It seems like I’m pretty much always stuck in between. I’m a college graduate, but I’m not quite in the career of my dreams yet. I’m a professional, but my hopes and dreams include a family. I’m perpetually single, eternally nomadic, and continually trying to find ways to feel like I have a system. I don’t think I’m alone in this either. I think there are a LOT of us in Generation Y who want to feel self-defined and settled while still progressing. Which is how I have ended up here at the 30 nothings blog. Adventure doesn’t have to mean leaving your home and living life to the fullest TODAY can easily help prepare for the future as well! I have found that one of the best solutions for us fetal adults is a good hobby or DIY! For this world of us 30 somethings I offer up my simple nothings: projects that keep the mind creative and the heart self-expressive, and little life lessons that might prove helpful.
Crafty or Skilled?
I’m going to say right now, I have never considered myself crafty. I mean really, that word implies something like cute colors, buttons, glitter, or endless fonts and paint. I know that my personal culture leads to these sorts of “beautification” projects, but I am not mightily invested in them. Rather I like big, organically historic looking decoration, and kitchen revamping projects. BUT that’s not to say that I can’t see the beauty in the craft and that I’m not fully happy to suggest you do a craft I would never undertake.

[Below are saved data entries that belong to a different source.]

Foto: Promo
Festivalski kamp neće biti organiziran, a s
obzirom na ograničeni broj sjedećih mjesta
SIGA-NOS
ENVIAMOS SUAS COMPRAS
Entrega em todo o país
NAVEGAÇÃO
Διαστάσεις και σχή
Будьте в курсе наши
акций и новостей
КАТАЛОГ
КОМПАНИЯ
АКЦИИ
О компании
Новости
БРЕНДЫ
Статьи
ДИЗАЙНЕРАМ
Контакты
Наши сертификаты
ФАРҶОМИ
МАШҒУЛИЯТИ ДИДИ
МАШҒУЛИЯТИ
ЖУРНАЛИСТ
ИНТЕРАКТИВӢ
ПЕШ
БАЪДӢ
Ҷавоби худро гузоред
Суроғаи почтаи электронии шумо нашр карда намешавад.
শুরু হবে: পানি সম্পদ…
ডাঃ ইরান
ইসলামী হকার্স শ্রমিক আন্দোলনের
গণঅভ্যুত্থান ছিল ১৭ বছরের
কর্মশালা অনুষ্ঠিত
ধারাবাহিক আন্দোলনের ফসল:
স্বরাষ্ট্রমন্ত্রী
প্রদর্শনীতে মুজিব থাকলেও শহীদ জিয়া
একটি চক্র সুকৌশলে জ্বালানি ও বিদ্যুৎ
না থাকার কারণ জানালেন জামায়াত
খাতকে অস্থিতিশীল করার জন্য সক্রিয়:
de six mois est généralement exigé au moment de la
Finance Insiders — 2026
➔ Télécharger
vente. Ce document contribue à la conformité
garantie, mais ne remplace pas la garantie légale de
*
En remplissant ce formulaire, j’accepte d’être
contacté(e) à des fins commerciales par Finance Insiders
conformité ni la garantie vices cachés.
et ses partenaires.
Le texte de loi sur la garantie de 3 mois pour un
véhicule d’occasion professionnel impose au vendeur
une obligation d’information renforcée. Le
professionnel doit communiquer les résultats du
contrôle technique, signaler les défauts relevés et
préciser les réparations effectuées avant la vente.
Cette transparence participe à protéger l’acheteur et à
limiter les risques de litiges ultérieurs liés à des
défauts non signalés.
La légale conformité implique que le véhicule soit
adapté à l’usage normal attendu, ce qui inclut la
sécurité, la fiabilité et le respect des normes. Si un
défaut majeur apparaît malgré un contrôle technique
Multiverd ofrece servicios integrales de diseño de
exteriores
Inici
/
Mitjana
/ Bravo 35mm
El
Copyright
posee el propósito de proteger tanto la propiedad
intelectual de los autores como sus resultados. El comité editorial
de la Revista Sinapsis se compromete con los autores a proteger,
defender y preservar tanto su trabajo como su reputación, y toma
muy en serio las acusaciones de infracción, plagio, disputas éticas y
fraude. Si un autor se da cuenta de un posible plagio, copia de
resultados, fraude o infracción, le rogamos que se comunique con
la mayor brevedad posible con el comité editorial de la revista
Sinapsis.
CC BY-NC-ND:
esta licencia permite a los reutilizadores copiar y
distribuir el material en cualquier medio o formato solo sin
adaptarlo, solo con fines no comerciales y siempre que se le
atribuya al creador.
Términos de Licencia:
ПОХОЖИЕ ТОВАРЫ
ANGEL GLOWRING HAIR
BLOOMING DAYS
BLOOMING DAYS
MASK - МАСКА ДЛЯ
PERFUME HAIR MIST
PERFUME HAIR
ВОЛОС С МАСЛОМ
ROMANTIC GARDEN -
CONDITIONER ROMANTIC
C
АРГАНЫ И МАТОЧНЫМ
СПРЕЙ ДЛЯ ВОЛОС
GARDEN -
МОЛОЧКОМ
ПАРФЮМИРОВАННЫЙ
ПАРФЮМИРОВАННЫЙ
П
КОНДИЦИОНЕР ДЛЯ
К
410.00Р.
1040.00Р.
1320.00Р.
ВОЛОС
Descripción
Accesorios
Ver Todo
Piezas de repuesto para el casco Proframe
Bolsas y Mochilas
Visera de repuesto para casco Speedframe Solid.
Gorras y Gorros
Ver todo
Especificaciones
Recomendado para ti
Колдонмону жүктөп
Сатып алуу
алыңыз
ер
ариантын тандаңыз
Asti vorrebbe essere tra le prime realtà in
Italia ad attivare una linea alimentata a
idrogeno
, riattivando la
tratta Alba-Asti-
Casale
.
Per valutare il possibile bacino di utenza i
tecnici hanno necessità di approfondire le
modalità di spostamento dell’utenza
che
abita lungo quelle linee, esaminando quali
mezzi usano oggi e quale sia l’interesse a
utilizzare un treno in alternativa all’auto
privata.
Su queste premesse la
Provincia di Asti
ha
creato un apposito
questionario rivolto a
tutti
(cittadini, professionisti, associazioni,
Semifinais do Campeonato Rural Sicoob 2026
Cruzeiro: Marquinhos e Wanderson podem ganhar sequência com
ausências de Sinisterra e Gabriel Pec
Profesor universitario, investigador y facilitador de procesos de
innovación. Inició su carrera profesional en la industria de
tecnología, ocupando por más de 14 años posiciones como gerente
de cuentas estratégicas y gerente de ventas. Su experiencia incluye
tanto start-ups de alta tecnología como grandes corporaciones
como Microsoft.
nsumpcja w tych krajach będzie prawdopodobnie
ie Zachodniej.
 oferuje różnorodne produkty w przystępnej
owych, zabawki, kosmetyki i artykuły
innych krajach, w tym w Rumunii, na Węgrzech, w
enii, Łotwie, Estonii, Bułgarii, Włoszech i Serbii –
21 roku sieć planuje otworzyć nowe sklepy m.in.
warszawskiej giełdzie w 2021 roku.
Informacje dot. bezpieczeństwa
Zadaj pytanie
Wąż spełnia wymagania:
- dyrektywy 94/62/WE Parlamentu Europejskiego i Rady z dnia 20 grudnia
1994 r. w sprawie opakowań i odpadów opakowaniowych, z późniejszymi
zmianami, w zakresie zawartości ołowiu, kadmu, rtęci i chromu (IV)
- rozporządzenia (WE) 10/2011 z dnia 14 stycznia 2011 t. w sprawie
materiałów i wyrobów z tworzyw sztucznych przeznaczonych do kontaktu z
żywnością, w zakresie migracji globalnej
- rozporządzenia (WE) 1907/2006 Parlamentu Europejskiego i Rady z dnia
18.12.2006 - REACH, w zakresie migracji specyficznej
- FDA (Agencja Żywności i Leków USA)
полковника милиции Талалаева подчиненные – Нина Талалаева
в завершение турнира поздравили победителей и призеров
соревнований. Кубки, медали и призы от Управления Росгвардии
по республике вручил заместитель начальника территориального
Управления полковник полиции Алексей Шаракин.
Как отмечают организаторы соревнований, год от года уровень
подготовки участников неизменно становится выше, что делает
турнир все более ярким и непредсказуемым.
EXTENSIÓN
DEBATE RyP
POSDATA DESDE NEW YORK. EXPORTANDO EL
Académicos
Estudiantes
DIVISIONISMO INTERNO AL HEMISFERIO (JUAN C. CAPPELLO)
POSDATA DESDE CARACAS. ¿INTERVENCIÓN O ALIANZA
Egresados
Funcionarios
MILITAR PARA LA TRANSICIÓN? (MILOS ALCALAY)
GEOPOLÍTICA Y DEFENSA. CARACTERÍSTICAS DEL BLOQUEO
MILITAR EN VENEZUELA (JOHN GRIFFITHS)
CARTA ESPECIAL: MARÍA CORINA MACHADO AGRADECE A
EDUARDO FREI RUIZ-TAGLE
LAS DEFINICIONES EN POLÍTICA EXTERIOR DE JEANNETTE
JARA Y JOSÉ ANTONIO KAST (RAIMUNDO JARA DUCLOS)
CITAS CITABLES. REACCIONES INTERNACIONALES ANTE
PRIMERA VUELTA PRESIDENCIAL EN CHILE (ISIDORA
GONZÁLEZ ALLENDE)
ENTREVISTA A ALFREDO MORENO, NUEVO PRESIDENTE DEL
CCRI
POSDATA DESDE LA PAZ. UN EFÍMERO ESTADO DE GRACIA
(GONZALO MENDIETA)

The trick about DIY, whether you are crafty or skilled, is to express YOU! Look for projects that will improve upon the world you are building around yourself. I am not suggesting that you create an exclusive hideout where no one else can participate, rather that you explore what you like. Big projects are really cathartic, with multipurpose ladders and toolboxes and plenty of demolition. But little projects can be just as fulfilling when they give you that sense of accomplishment and you have a much smaller mess to clean up.
And now for some cheeky how-to-be-an-adult ideas:
- Offer to pay for dinner when you go out with your parents. It’s one of those significant benchmark moves to make as it communicates that not only do you not expect them to continue to take care of you, but you’re also happy to take care of them too.
- Mistakes will be made, learn from them, don’t wallow in them.